▶ **Work to be completed**: Repeat the text of every record below word for word, omitting the pictures.

▶ **Dataset excerpts**:
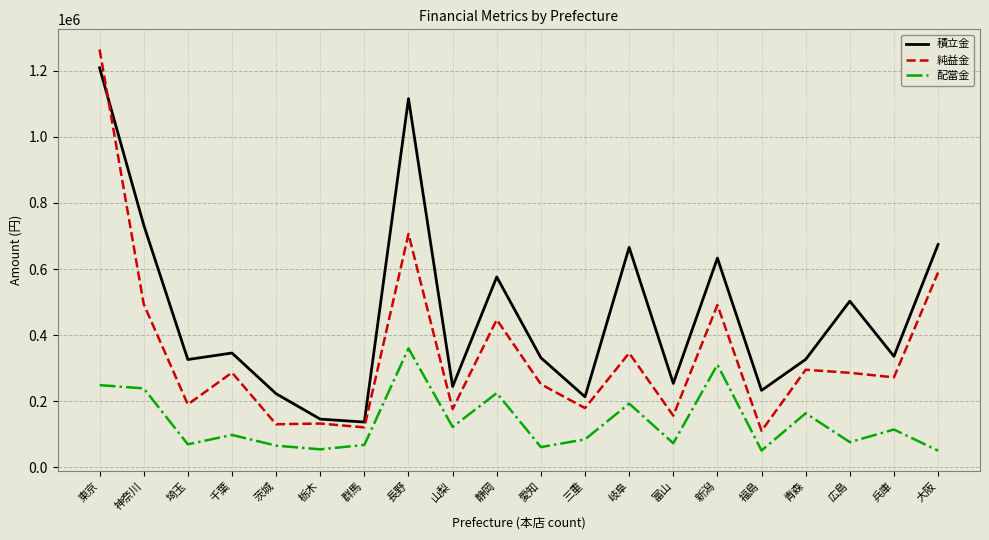

What position from the left is 千葉?

4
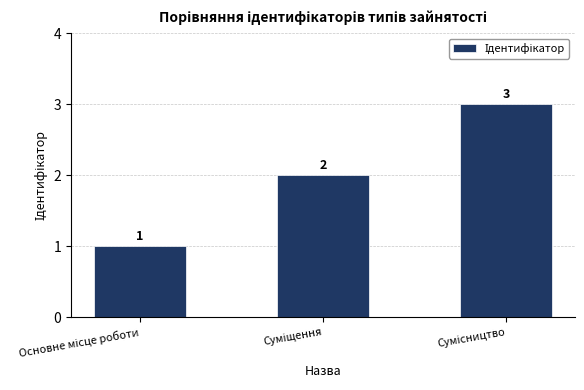

What is the maximum value shown in the chart?

3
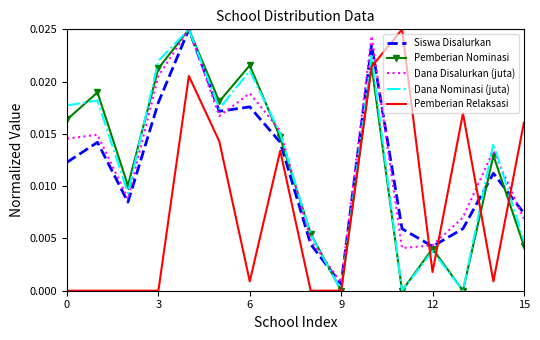

What are all the series names shown in the legend?

Siswa Disalurkan, Pemberian Nominasi, Dana Disalurkan (juta), Dana Nominasi (juta), Pemberian Relaksasi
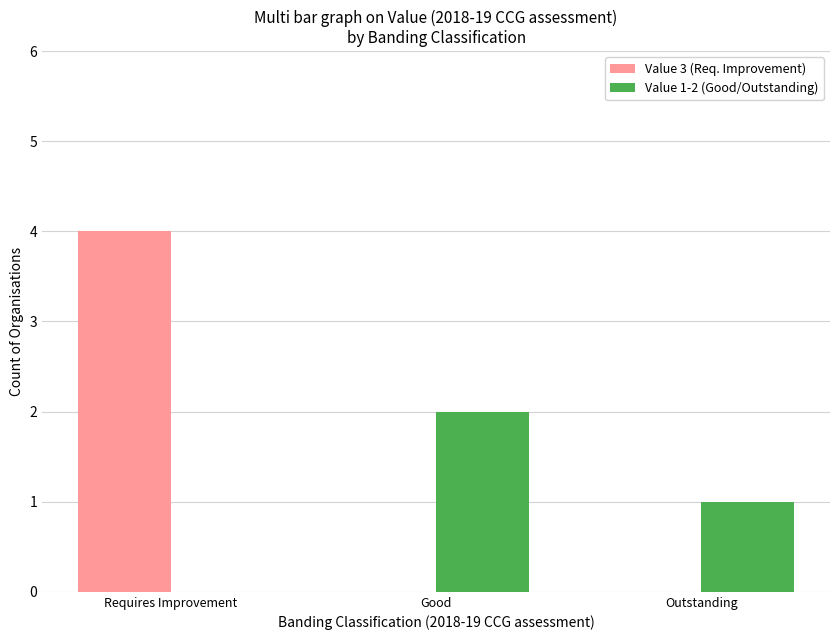

At which label does Value 3 (Req. Improvement) reach its peak?

Requires Improvement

▶ **Exercise solution**:
What position from the left is 千葉?

4

What is the maximum value shown in the chart?

3

What are all the series names shown in the legend?

Siswa Disalurkan, Pemberian Nominasi, Dana Disalurkan (juta), Dana Nominasi (juta), Pemberian Relaksasi

At which label does Value 3 (Req. Improvement) reach its peak?

Requires Improvement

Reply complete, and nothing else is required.